Polecenia:
a: Wypisz, proszę, wszystkie tytuły gier wymienione w tekście o nowej grze Davida Jaffe'a.
b: Podaj dalszy ciąg tekstu o nowej grze Davida Jaffe'a, zaczynając od zdania następującego po jego ostatnim zdaniu.

Dalsza część tekstu pod wideo

David Jaffe, autor pierwszego God of War i kultowego Twisted Metal, powraca z osobliwie wyglądającą strzelaniną TPP. Styl graficzny to ożywione szkice rodem z zeszytu nudzącego się na lekcjach ucznia i właśnie ujęcie "z oczu" siedzącego w klasowej ławce gostka to oryginalne menu główne gry. Drawn to Death to produkcja darmowa, nastawiona na czteroosobowe starcia. Dość szybkie należy dodać, bo walczymy do pięciu fragów, ale jeśli sami zostaniemy ubici, trafimy wcześniej zdobyty punkt.

Deweloperzy twierdzą, że kluczem do zwycięstw jest poznanie zróżnicowanego arsenału. Postacie mają po 2 bronie palne, takie jak coś przypominającego klasyczną rakietnicę lub "pistolet" z kręcącym się ostrzem, wymagającym kontaktu, by zadawać obrażenia, oraz jedną broń białą taką jak np. wielka siekiera. Ta również ma różne ataki i jeśli wyskoczymy w powietrze raz, spadniemy z szybkim ale średnim szlagiem, a wyskoczenie podwójne i przytrzymanie przycisku kończy się atakiem mocnym, podczas którego broń efektownie wbija się w ziemię. Do tego dochodzą granaty oraz unikalne umiejętności postaci takie jak np. wall jump. Gra w akcji wygląda dobrze i pojedynki doświadczonych graczy na pewno będą pełne emocji i dramaturgii.

Analizowane dane:

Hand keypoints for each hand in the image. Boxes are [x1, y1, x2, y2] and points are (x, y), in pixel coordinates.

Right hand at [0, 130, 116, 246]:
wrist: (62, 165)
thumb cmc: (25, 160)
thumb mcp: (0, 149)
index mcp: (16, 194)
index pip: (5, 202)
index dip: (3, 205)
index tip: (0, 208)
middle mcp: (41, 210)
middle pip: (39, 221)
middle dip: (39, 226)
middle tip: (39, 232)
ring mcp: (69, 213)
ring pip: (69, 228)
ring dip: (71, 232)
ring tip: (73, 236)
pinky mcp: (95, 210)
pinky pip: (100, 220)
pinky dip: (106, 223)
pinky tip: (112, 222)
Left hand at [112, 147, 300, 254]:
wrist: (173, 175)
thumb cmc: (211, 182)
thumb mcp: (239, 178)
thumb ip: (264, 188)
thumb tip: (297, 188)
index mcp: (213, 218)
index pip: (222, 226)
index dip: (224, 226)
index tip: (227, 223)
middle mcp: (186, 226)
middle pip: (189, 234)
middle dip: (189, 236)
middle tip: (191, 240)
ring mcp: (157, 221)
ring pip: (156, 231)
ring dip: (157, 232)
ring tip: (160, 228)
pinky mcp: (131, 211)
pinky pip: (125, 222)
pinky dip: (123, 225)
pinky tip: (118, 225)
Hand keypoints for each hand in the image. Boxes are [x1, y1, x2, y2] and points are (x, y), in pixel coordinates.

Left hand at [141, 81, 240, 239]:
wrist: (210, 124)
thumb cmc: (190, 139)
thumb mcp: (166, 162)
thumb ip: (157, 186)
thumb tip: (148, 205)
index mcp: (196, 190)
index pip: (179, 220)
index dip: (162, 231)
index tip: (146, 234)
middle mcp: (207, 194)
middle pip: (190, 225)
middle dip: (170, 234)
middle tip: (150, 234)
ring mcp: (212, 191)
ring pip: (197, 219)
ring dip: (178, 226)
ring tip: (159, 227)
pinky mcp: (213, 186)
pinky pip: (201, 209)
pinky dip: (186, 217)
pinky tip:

Odpowiedzi do poleceń:
a: God of War, Twisted Metal, Drawn to Death

b:
Bound

Oto wynik kolejnej kooperacji pomiędzy Sony Santa Monica i polskim studiem Plastic Studios znanym z Datury. Poruszamy się po dziwnym, "pulsującym" świecie zawieszonym w przestrzeni, ale pierwszym co przyciąga uwagę jest główna bohaterka. Taneczne ruchy bezimiennej póki co postaci po prostu hipnotyzują i są niezwykle naturalne. Podczas sesji motion capture nagrano profesjonalna tancerkę Marię Udod z Ukrainy, w wyniku czego bohaterka stawia kroki pełne wdzięku niczym w balecie, lekko podskakuje i zmysłowo wije się po podłodze. Artystyczny design (poszukajcie w sieci pojęć neoplastycyzmu i supermatyzmu) idealnie współgra z rozdzielczością full HD i 60 klatkami na sekundę i gra w akcji robi niesamowite wrażenie. 

Pod względem rozgrywki Bound to coś w rodzaju platformówki 3D. Wspinamy się po drabinkach, chodzimy po mostkach i uruchamiamy przyciski, by "rozkładać" prowadzącej dalej schody. Gra ma posiadać również dojrzałą historię choć po kilkuminutowej sesji trudno cokolwiek o niej powiedzieć. Jedno jest pewne - to kolejna ciekawa polska produkcja.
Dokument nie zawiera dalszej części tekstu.